Will those named in the arrest warrants be seized and extradited to Argentina? If any of them sets foot outside of Iran, that could become theoretically possible. It is up to the international community to ensure that theory becomes reality.
Needless to say, Tehran has denounced the report’s findings. Care to guess who is behind the Argentine effort, according to the Iranians? Yes, an Iranian Foreign Ministry spokesman revealed that “the new fabrications are conducted within the framework of a Zionist plot.” Why? To divert “world attention from the perpetration of crimes by the Zionists against women and children in Palestine,” of course.
Yes, it always comes back to the “Zionists” and their “plots” in this dark conspiratorial world, the same mindset that also churned out the bizarre theory that Israel and its sympathizers were behind 9/11 and, more recently, that they are to blame for the Sudanese genocide in Darfur. Any lie will do to get the real perpetrators off the hook.
It’s high time for the world to face up to three stark realities about Iran:
First, as the 800-page Argentine report amply documents, Iran is complicit in international terrorism. Indeed, the U.S. State Department has repeatedly referred to Iran as the primary state sponsor of terrorism in the world. Iran trains, protects and supports Hezbollah, as well as Hamas and Islamic Jihad, to serve as proxies and accessories. Perhaps the Nisman report will help encourage those European nations that have resisted placing Hezbollah on the European Union terrorism list to reconsider their position.
Second, Iran’s nuclear weapons program continues at full speed in violation of U.N. Security Council and International Atomic Energy Agency resolutions. Iran could one day seek to use those weapons — or provide them in some form to a group like Hezbollah — to project power and attack perceived enemies, whether in the Middle East, South America or elsewhere. Sound far-fetched? Given the violent messianism of Iran’s current crop of top leaders, exemplified by its president, such a possibility is surely within the realm of realistic scenarios.
And third, Iran to date believes that it can have its yellow cake and eat it too. In other words, the country’s leaders have concluded, erroneously I hope, that they can order terrorist attacks and simultaneously defy the world community on nuclear weapons matters — and get away with it. By dint of Iran’s size, energy reserves and long reach, its leadership believes today, as it did in 1994, that it can bully, intimidate and outmaneuver those who dare to consider punitive measures against it.
Argentina has now taken an important — indeed principled and courageous — step in standing up to Iran and Hezbollah. Yes, it came late in the day, but in this case late is far better than never.
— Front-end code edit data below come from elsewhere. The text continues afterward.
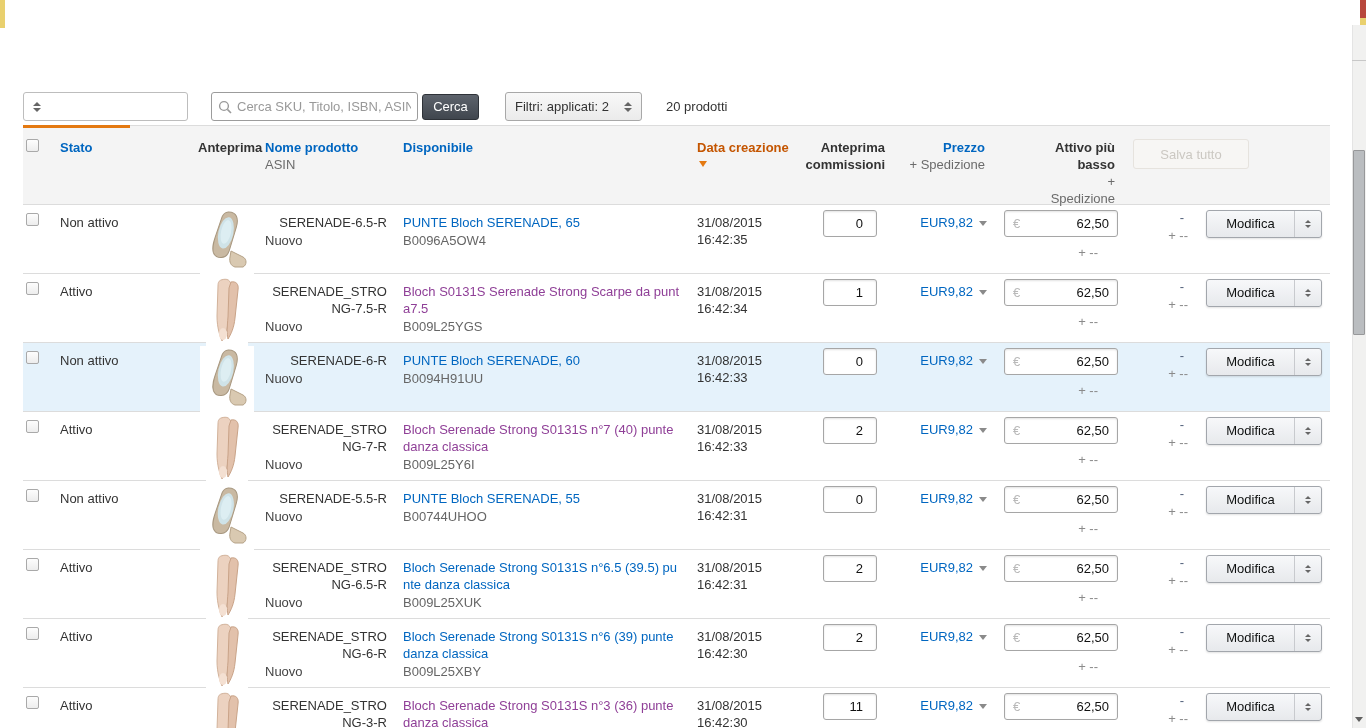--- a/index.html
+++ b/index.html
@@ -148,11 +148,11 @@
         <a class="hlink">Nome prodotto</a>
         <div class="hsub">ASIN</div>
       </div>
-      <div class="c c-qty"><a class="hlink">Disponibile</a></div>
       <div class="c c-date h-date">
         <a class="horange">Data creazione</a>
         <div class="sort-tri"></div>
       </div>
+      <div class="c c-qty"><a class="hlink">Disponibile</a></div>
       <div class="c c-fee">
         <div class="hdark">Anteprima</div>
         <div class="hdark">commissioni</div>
Will Argentina now stand alone while other countries uncomfortably avert their eyes from the prosecutor’s report? Or will the community of nations rally around Argentina, demand the arrest of the eight named in the warrants and, once and for all, declare Iran a pariah nation that poses a clear and present danger to global harmony and prospects for peaceful conflict resolution in the Middle East? Twelve years later, justice and the preservation of the memory of the AMIA victims call for nothing less.
David A. Harris is executive director of the American Jewish Committee.